Die Titelheldin und ihr Graf Wronski – im Text sind sie ausgeblasst bis auf ihre Trägerfunktion als Liebespaar. Zoe Hutmacher als Karenina kommt nie ins Schwitzen. Da ist weder die schicksalshafte Gefühlswucht für Wronski spürbar noch der Liebesschmelz für die bei Tolstoi so intensiv geschilderten Gefühle für ihren neunjährigen Sohn Serjoscha. Sie sagt auf, was es zu berichten gibt. Das ist alles. Ein paar harte Töne erhaschen wir, wenn sie sich gegen Ende in den Wahn steigert, Wronsky liebe sie nicht mehr. Dass sie sich am Schluss unter den Zug wirft? Da wurde uns niemand mit grossen Gefühlen weggenommen. Die tragische Dimension wird ihr nicht gegönnt.
Und Wronski (von Hösslin), der Miliärkarrierist, der Umtriebige, Gewandte, Ambitionierte, Verlorene? Hier ist er in jeder Hinsicht langweiliger und austauschbarer als der an sich steife und auf Etikette, Karriere und Besitz beschränkte Staatsbeamte Karenin (Glodde). Glodde darf sich emotional austoben. (Er tut es auch.)
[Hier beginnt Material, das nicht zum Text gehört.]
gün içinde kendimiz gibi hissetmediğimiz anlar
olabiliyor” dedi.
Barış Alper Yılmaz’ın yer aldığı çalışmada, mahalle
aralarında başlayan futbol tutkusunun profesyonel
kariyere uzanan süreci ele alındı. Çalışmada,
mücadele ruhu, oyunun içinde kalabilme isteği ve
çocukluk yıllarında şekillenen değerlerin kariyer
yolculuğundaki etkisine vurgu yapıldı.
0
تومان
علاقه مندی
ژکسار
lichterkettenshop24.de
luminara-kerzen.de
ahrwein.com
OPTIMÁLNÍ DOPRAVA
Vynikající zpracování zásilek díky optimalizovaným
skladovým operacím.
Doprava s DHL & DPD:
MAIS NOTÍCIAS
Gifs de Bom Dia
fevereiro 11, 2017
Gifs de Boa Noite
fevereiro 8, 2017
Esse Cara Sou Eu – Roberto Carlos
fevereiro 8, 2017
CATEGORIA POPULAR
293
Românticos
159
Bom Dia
Mehr Fleisch gibt es beim zweiten Liebespaar, Kitty (Strössenreuter) und Lewin (Butzke). Er, hier im zu grossen Strickpulli, der mit sich und Gott verstrittene, darf sich als Verlierer und als hässlich brandmarken, wenn ihn Kitty zunächst wegen ihrer Hoffnung auf Wronski, abweist. Aber irgendwann wissen wir dann das auch. Seinen Kampf missverstehen wir hier als Masche. Wenn sich die beiden dann erstmals küssen, erleben wir wenigstens Anziehung.
Das dritte Modellpaar: Dascha (Störmer) und Stefan (Müller-Morungen) – sie, die wütende Treue, und er, der Dauerbetrüger, sie bewegen sich völlig losgelöst voneinander, reden nur über Dritte über ihre Restposten ihrer Ehe.
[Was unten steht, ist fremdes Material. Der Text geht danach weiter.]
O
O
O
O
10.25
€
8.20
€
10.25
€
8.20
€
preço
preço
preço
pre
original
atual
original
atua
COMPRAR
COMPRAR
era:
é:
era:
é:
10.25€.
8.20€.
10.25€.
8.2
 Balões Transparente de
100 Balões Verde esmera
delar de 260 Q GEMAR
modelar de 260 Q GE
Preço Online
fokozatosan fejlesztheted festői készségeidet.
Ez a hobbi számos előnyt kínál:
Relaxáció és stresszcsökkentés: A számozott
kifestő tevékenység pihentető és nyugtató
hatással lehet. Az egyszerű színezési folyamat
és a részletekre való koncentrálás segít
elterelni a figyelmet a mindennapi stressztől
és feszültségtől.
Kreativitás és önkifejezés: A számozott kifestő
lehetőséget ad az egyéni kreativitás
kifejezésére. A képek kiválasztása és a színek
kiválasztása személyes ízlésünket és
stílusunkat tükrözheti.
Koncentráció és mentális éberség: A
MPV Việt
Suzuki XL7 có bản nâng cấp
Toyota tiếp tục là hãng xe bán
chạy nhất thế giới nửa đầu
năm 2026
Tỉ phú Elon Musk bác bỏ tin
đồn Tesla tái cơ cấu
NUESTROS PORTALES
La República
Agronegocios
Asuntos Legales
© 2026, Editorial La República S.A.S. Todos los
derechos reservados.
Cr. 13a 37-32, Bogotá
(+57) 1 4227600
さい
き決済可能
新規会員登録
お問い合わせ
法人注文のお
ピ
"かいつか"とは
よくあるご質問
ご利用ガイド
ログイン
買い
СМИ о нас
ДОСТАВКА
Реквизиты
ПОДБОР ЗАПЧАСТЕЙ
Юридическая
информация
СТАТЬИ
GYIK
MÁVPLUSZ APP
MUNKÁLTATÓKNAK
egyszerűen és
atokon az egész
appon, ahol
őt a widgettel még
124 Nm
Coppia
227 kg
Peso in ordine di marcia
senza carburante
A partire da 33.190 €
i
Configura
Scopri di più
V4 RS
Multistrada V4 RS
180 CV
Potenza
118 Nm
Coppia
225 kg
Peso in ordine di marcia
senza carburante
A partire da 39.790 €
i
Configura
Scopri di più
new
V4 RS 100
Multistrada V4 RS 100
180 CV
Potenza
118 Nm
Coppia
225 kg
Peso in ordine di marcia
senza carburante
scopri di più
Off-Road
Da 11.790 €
Nein, langweilig ist der Abend nicht. Weil der Stoff, die Story zieht, dafür sorgt, dass wir dranbleiben. Ansonsten? Die Filmregisseurin hat ihre Momente. Sehr schön als Bild gerät etwa eine Begegnung zwischen Anna und Wronsky im abgedunkelten Nebenraum einer Abendgesellschaft: Der Vorhang, der die Bühne hinten begrenzt, zeichnet die Figuren der Abendgesellschaft als Schatten ab, sie selber wirken im Schattenriss atemlos ewigschön.
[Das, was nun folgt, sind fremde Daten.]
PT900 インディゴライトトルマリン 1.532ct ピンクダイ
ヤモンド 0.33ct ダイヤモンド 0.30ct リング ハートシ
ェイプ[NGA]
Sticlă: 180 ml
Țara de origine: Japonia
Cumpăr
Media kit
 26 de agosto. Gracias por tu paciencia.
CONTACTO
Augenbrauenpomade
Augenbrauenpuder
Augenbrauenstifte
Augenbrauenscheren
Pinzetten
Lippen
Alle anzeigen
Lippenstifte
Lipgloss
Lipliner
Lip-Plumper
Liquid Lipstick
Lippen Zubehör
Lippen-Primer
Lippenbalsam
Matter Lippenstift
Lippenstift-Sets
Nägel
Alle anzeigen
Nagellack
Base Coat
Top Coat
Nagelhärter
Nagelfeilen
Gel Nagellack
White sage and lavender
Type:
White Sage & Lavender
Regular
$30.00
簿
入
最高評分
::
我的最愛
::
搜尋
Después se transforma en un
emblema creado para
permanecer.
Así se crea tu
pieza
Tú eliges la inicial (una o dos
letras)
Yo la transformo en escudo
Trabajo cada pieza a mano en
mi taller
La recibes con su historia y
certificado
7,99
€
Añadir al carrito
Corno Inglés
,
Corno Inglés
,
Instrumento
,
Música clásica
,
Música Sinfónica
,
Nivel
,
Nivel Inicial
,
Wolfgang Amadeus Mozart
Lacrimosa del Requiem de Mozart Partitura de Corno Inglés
Als Diener, der die Liebesnöte seiner Herrschaft kennt, darf sich MC Kutti berndeutsch rappend hervortun. Seine Reime sind ungestalt und naiv – als müsste die Sprache vor den Dramen versagen? War das gemeint? Ein Abend mit vielen Fragezeichen. Wohlwollender Applaus. Nicht ausverkauft.
12. April 2013
"Leider nichts übrig geblieben"
Ich meine mich erinnern zu können, dass es in "Anna Karenina" um nichts anderes als um die Suche nach dem Sinn des Lebens geht. Tolstois Erkenntnis, die er Lewin in den Mund legt, lautet: Was ist der Sinn des Lebens? Gutes tun! Wenn ich Claude Bühlers Kritik lese, scheint mir davon in dieser Inszenierung leider nichts übrig geblieben zu sein. Schade.